Task input:
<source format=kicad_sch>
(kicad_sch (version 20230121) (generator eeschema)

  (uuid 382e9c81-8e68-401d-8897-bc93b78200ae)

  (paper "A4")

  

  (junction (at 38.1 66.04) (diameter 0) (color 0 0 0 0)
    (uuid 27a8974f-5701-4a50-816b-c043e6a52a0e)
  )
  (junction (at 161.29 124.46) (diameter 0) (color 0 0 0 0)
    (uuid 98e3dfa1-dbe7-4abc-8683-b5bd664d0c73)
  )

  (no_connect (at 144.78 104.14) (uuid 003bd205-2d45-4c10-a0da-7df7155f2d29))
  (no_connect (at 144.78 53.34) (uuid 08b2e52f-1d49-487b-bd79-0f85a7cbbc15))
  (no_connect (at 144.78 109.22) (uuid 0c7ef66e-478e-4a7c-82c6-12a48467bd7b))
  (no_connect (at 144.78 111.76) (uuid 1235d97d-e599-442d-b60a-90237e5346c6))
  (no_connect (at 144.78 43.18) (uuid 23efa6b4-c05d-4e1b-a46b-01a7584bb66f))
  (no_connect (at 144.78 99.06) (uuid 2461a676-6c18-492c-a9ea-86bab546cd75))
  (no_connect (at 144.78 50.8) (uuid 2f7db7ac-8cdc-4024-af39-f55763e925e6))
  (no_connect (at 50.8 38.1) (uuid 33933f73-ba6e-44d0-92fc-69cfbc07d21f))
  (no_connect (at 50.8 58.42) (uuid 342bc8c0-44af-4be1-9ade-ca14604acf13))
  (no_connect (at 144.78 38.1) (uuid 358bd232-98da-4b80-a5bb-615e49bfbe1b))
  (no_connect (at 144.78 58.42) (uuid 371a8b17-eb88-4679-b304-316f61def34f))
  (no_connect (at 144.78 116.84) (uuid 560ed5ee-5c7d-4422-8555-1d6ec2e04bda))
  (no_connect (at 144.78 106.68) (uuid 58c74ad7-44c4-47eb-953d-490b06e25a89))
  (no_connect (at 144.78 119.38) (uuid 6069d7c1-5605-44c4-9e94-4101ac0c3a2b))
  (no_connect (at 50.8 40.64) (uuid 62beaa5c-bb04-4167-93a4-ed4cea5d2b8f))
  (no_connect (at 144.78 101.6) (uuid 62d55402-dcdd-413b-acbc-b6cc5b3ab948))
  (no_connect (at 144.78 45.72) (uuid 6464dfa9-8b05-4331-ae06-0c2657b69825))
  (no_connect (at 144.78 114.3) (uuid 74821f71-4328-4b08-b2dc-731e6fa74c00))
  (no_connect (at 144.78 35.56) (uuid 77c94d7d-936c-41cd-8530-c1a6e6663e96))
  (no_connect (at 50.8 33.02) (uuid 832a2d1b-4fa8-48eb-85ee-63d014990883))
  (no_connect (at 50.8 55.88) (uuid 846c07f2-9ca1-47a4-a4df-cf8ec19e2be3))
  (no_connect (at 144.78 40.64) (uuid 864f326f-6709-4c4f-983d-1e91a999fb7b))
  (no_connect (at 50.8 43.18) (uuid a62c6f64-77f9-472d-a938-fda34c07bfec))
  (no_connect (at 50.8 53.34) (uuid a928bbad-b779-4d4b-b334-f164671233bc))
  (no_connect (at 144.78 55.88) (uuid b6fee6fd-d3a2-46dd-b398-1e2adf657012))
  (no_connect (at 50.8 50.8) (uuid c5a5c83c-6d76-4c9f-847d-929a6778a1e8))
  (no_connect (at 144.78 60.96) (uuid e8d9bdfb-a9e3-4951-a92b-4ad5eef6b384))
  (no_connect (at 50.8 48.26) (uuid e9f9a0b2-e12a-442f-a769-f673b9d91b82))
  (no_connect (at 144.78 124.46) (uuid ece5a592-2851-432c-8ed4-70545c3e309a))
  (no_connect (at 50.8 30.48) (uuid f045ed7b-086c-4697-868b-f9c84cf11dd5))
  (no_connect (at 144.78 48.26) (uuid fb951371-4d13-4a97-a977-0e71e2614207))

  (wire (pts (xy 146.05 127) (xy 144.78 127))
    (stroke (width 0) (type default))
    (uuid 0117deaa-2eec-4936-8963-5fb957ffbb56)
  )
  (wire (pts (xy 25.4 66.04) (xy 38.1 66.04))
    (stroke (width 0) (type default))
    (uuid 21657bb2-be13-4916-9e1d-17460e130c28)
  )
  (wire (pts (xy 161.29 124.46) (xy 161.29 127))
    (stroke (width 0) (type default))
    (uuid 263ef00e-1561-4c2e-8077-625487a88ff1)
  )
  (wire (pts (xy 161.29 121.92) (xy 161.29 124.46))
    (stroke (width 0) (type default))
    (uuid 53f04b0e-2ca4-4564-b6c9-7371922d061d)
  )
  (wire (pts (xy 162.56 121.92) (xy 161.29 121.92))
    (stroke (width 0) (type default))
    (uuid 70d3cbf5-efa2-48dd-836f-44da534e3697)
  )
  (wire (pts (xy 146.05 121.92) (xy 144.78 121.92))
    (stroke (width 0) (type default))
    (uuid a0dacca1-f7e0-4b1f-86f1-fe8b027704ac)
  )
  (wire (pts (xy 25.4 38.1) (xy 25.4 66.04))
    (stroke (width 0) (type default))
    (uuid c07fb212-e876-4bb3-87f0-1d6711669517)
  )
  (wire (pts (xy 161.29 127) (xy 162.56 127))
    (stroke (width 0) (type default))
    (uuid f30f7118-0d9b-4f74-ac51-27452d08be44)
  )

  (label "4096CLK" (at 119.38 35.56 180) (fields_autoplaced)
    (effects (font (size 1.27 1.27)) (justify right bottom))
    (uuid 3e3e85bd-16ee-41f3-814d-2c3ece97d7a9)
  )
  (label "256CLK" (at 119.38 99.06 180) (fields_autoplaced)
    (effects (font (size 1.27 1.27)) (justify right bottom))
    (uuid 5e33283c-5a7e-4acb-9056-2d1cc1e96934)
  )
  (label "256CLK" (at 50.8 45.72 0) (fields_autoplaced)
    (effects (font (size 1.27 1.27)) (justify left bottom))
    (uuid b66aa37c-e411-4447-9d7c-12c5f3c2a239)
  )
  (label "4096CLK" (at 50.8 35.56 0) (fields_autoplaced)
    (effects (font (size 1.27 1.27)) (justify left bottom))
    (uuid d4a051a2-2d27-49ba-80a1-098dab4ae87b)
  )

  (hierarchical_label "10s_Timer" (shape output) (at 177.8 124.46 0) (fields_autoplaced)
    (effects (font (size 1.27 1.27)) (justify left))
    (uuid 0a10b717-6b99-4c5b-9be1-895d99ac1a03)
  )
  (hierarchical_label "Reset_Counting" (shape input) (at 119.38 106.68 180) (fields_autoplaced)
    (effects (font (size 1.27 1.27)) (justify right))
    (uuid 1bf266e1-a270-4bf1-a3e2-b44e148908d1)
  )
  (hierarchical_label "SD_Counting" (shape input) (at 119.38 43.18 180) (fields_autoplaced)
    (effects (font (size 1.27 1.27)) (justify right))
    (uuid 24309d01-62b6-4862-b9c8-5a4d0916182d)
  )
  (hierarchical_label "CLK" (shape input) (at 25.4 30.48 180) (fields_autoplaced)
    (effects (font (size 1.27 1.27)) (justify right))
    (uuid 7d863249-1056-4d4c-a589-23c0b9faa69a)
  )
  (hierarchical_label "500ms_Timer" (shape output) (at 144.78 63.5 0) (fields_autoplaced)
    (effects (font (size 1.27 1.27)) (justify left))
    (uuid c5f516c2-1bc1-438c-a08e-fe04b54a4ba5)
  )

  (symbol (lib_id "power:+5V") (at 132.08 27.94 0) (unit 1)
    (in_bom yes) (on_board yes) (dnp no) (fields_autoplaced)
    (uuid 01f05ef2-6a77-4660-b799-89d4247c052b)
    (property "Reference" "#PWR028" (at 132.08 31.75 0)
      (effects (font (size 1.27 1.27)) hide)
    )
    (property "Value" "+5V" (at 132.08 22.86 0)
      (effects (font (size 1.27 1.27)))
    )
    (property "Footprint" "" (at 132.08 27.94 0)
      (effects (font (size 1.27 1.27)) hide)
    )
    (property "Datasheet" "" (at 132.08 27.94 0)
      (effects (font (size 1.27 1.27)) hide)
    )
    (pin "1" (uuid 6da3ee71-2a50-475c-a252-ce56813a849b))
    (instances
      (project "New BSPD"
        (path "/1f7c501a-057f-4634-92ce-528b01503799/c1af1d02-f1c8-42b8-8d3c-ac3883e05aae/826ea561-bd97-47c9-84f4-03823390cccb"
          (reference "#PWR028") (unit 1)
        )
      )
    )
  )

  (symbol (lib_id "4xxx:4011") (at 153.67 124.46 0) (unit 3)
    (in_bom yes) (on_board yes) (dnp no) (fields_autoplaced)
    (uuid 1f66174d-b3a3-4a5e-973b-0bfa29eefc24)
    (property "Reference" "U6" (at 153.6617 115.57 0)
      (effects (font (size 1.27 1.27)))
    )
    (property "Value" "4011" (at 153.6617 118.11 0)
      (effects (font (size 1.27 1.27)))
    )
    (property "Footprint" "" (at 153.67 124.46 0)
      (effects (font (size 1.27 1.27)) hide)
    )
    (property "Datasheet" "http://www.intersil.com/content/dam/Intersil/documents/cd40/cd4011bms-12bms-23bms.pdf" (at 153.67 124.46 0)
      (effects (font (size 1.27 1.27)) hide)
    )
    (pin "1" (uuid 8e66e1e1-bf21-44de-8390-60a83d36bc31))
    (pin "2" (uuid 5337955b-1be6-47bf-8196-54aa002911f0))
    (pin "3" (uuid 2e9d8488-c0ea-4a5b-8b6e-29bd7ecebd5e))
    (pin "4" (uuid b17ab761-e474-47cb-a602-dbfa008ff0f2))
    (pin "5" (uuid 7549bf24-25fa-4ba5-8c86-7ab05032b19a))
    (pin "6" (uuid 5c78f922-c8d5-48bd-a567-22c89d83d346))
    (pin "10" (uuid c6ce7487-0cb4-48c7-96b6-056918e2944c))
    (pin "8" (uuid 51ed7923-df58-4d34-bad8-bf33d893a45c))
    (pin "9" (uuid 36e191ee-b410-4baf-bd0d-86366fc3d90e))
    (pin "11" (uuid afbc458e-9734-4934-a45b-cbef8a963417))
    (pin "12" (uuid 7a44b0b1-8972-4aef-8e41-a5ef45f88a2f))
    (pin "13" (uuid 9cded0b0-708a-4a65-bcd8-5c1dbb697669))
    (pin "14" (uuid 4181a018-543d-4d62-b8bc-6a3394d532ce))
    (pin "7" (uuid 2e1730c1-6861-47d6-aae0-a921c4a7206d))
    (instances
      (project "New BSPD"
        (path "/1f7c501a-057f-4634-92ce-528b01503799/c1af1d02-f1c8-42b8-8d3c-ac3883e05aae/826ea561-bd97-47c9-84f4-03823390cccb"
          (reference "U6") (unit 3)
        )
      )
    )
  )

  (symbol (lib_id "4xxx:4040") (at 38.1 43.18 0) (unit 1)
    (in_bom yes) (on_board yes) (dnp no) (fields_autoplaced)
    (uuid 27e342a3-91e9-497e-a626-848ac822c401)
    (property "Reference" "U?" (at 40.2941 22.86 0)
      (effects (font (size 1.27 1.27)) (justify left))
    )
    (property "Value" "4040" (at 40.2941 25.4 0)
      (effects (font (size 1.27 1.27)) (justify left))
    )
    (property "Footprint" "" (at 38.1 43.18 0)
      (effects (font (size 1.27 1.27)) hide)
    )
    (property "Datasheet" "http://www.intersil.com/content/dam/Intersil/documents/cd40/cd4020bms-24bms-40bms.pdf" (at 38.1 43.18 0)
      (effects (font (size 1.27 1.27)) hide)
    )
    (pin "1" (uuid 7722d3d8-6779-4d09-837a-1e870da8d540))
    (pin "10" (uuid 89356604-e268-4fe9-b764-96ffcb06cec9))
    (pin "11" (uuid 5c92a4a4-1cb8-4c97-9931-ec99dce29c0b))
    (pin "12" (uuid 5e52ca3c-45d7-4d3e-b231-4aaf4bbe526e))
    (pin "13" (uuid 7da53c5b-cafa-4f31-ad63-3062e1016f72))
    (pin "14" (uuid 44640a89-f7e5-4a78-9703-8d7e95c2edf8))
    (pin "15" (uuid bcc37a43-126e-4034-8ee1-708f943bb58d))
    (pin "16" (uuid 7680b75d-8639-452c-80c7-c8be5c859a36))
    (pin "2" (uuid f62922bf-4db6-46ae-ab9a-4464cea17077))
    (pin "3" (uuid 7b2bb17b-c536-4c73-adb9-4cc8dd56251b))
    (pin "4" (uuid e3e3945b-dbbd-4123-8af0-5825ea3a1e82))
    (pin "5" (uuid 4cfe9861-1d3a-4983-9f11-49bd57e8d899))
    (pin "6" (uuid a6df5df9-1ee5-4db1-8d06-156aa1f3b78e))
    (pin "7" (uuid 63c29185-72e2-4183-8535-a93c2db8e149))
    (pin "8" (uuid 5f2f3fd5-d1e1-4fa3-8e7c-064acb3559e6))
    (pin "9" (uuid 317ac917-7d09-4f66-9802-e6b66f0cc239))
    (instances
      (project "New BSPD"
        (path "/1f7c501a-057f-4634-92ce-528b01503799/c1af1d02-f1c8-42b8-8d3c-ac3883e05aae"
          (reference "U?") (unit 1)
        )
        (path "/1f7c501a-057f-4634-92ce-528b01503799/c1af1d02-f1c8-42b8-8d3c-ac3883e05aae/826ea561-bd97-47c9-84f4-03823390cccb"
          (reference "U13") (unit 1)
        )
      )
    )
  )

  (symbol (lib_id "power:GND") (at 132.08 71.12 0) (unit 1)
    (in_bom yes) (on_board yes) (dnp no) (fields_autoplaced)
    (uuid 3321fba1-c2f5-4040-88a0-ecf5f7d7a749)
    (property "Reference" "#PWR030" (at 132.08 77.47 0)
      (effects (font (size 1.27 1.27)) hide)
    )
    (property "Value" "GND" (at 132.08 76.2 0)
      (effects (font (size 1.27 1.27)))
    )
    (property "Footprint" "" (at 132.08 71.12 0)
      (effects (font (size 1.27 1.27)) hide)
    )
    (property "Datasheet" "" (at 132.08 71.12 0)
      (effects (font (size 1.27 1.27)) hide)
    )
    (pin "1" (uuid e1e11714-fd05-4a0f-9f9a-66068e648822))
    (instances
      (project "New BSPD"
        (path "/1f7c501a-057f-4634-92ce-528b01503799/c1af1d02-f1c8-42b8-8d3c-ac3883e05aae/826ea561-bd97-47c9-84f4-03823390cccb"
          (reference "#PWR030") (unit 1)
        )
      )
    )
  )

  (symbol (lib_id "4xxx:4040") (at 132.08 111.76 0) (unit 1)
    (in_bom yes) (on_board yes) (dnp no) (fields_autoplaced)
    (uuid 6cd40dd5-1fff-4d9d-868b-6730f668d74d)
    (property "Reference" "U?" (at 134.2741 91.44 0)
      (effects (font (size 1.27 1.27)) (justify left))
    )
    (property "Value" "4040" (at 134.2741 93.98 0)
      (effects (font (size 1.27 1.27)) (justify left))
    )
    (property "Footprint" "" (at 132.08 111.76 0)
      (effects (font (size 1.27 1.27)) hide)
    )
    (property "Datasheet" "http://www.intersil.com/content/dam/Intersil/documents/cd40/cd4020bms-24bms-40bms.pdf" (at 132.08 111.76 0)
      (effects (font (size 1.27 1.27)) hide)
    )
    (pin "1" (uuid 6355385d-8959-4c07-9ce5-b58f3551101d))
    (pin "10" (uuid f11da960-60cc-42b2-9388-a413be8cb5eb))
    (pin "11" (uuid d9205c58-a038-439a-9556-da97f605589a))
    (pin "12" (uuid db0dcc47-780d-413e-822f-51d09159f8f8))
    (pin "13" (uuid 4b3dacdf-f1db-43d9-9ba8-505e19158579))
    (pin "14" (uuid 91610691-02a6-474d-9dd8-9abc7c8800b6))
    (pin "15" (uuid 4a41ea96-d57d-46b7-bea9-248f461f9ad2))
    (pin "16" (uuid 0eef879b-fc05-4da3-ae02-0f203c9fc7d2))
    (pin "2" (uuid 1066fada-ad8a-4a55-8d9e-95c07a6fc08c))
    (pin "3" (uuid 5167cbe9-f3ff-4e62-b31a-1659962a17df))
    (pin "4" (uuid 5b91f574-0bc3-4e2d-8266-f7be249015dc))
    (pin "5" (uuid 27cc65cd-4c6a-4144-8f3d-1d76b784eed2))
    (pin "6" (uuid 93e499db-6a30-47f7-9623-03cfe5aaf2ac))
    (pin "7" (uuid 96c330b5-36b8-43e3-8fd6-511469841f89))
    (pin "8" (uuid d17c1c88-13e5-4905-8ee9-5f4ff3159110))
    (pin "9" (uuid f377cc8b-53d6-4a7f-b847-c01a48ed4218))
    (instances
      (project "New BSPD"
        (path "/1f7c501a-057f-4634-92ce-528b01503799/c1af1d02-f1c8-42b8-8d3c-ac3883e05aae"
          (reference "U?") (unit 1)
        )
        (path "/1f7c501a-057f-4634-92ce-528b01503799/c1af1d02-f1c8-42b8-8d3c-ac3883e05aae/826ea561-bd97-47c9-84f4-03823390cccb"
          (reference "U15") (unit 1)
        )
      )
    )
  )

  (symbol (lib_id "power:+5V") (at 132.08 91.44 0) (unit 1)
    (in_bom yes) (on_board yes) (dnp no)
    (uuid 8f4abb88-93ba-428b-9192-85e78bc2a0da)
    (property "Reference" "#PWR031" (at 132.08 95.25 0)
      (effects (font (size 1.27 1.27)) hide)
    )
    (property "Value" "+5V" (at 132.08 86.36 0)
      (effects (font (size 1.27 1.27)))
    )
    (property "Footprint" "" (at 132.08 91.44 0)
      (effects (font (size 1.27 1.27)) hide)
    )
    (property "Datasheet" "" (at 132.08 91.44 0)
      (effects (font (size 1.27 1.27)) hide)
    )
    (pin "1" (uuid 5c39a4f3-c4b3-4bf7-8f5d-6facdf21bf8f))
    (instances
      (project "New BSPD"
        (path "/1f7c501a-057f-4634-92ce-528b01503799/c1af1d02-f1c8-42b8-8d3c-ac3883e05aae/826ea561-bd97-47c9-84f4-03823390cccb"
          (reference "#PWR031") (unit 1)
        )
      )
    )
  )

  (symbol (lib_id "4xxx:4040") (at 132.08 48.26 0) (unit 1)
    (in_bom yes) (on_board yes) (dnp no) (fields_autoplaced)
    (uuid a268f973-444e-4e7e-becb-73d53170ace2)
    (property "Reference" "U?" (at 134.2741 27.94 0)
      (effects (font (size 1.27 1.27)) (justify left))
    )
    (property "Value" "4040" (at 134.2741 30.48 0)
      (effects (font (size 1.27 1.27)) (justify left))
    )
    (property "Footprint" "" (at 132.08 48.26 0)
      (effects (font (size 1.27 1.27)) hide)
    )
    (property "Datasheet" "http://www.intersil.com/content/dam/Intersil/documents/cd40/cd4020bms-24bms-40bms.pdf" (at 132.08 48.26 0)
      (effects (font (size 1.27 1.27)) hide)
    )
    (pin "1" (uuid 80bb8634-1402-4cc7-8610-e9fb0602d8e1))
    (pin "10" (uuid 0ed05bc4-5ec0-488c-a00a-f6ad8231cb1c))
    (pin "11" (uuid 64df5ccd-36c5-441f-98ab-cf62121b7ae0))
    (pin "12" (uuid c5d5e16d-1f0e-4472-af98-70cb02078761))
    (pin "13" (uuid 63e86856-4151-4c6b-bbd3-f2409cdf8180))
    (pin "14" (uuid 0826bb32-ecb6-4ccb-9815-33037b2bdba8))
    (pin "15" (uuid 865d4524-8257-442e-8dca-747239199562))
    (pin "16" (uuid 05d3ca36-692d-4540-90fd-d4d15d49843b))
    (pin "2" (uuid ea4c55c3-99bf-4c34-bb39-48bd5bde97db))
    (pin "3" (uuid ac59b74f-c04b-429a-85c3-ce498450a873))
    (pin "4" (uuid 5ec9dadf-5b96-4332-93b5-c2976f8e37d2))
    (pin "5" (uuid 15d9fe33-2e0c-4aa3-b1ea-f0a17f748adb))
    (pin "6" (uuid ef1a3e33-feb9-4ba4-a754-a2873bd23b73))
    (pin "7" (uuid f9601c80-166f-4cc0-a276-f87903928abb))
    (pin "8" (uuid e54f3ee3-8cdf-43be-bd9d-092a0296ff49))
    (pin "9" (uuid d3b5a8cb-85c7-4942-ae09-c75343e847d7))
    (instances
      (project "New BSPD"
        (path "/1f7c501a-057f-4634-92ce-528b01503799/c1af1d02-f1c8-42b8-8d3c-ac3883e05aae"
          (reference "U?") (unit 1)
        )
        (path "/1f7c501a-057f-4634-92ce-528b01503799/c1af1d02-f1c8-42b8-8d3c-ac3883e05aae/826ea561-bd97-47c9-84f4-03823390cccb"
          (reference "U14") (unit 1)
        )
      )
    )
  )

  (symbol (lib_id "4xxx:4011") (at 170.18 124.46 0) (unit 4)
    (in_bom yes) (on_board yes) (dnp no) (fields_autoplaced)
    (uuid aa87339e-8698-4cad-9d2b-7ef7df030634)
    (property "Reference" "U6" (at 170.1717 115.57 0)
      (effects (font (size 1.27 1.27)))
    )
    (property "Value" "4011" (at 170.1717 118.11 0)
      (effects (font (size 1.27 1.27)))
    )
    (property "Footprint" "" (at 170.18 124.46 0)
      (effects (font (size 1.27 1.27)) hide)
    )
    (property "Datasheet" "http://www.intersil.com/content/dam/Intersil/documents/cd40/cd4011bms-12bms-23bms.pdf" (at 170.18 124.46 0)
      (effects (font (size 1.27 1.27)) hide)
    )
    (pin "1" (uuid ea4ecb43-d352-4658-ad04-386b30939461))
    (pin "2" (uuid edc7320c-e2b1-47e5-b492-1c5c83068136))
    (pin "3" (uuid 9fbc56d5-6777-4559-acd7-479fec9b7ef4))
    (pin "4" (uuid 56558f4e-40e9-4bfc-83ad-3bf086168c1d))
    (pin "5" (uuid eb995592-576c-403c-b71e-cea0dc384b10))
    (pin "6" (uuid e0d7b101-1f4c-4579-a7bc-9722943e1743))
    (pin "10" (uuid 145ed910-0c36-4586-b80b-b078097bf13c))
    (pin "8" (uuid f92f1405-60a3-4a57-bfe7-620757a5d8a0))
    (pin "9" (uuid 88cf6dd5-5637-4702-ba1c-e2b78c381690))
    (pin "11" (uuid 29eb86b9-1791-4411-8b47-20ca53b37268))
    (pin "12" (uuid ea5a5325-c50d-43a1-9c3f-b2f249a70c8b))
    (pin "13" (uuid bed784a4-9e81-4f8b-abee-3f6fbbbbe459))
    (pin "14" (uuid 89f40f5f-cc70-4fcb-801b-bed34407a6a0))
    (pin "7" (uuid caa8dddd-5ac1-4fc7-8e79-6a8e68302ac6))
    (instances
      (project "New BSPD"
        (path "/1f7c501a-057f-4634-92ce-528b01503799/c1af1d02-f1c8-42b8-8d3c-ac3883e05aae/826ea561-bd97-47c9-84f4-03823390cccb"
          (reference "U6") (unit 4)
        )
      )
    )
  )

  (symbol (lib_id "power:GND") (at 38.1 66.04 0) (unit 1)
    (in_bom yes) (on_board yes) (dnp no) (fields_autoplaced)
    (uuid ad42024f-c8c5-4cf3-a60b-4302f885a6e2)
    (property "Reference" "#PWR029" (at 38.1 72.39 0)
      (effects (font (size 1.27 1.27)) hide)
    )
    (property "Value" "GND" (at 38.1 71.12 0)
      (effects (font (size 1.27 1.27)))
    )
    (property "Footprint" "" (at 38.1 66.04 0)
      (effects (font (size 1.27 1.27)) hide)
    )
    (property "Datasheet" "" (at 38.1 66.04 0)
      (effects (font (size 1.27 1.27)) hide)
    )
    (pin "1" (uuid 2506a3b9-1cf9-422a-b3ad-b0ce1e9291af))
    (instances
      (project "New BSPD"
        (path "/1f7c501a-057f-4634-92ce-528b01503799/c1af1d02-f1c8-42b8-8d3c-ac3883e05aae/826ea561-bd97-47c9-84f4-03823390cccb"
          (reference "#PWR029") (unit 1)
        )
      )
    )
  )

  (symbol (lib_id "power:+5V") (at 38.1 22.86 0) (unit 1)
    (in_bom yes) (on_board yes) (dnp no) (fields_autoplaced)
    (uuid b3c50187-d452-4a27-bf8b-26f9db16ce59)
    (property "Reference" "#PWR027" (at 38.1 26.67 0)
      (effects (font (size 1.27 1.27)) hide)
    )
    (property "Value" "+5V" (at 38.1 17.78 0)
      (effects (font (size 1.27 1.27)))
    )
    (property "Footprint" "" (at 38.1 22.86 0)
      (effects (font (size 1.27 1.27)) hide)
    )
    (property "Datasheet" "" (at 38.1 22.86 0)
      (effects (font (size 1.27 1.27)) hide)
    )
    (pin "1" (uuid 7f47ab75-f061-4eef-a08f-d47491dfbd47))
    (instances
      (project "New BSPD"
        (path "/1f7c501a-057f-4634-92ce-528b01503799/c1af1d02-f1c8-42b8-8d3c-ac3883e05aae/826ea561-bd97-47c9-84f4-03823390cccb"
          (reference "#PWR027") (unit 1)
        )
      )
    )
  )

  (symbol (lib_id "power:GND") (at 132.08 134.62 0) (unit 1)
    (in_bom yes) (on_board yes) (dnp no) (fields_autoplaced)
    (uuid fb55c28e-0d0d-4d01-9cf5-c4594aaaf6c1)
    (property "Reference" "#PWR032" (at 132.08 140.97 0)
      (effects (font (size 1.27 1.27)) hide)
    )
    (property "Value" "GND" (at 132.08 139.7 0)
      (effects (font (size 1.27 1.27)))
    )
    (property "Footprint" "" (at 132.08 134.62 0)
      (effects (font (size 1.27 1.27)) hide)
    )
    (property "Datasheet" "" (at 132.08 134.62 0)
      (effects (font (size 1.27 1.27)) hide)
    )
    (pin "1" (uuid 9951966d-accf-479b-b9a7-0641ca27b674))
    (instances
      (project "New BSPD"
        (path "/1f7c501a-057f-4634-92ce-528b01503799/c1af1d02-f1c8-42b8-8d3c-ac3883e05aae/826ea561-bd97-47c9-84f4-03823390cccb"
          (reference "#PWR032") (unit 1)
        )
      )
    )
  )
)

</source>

Task to complete: Look through the entries. Copy out each line with "wire" in it.

Task answer:
  (wire (pts (xy 146.05 127) (xy 144.78 127))
  (wire (pts (xy 25.4 66.04) (xy 38.1 66.04))
  (wire (pts (xy 161.29 124.46) (xy 161.29 127))
  (wire (pts (xy 161.29 121.92) (xy 161.29 124.46))
  (wire (pts (xy 162.56 121.92) (xy 161.29 121.92))
  (wire (pts (xy 146.05 121.92) (xy 144.78 121.92))
  (wire (pts (xy 25.4 38.1) (xy 25.4 66.04))
  (wire (pts (xy 161.29 127) (xy 162.56 127))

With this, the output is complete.